I have a two button Logitech MX500 Optical Mouse but for some reason I the right mouse button has the same function as the left mouse button in the game.

I have to press Command-leftmouse button to have the desired effect of the right mouse button.

Does anybody know how to configure the right mouse button?

Pls help. Thanks.


----------



## Greystroke (Apr 18, 2003)

press escape
go to options
and then configure controls i believe it is...


if i'm thinking of the right thing there should be an option in there some where to correct your problem, along with lots of other things that you can customize like screen capture, inventory ans so on


----------



## llyrwy (Apr 18, 2003)

There isnt an option for the right mouse button. These are all provisions for configuring hotkeys. There is no option for giving your right mouse button the effect of "Cmd-click".

isnt this supposed to be automatic??


----------



## llyrwy (Apr 18, 2003)

pls help somebody.


----------



## a2daj (Apr 18, 2003)

In OS X it should just work unless your mouse drivers are causing issues. Which ones do you have installed?  The Logitech ones?  I mave an Mx700 but never bothered installing the included Logitech drivers.  I went straight for USB Overdrive.  If possible, see if you can disable the Logitech drivers for a bit to see if you can get right clicking working.

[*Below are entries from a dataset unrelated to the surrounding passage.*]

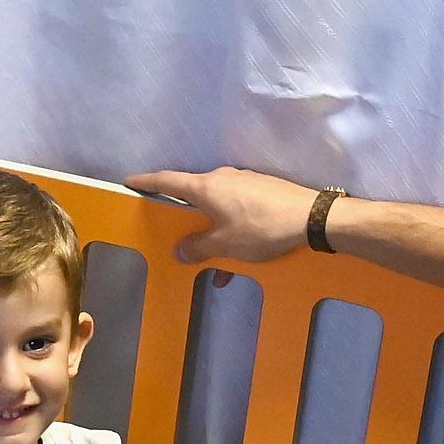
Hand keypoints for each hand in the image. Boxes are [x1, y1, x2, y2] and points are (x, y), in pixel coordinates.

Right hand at [123, 167, 317, 265]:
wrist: (313, 218)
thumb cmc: (262, 229)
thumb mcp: (226, 245)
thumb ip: (199, 247)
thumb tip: (180, 250)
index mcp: (207, 187)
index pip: (168, 180)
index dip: (147, 182)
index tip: (131, 182)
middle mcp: (223, 178)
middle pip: (194, 194)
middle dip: (185, 216)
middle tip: (175, 231)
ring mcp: (245, 182)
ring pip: (219, 207)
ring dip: (213, 232)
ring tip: (217, 264)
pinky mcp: (263, 190)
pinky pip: (237, 210)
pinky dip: (232, 230)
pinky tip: (241, 258)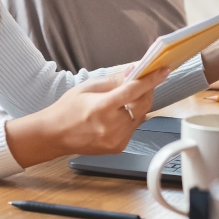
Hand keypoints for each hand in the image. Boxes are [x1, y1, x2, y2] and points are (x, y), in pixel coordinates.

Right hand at [3, 66, 169, 167]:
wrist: (55, 135)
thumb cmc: (68, 109)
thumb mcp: (88, 87)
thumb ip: (114, 80)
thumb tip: (134, 71)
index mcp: (102, 108)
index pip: (133, 91)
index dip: (151, 80)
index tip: (163, 71)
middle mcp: (111, 126)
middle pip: (143, 105)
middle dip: (146, 91)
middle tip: (143, 81)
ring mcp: (116, 139)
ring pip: (140, 116)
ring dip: (136, 106)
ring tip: (120, 102)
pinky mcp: (119, 147)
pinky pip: (133, 128)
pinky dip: (130, 118)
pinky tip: (116, 116)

In OS 9, you have to enable multibutton support in the dialog box that shows up when you open the app.  If you disabled the app, hold down option while opening the app to make it reappear.


----------



## llyrwy (Apr 18, 2003)

thanks. i fixed the problem by installing the 1.09d patch carbon version. prior to this i was running 1.09 under classic and my mouse, even if selected as multibuttoned, woul d not work properly.


----------



## Arden (Apr 18, 2003)

On an almost related topic, I have a Starlogic multibutton mouse on my iMac that has a small trackball instead of a scroll wheel.  I have no problem configuring my mouse with USBOD in 9, but in X USBOD doesn't work.  This mouse is not officially supported for the Mac, and so I can't just install their driver to make it work.  Does anyone know a compatible mouse driver that I can use, under either system (like to make my ball scroll left & right)?


----------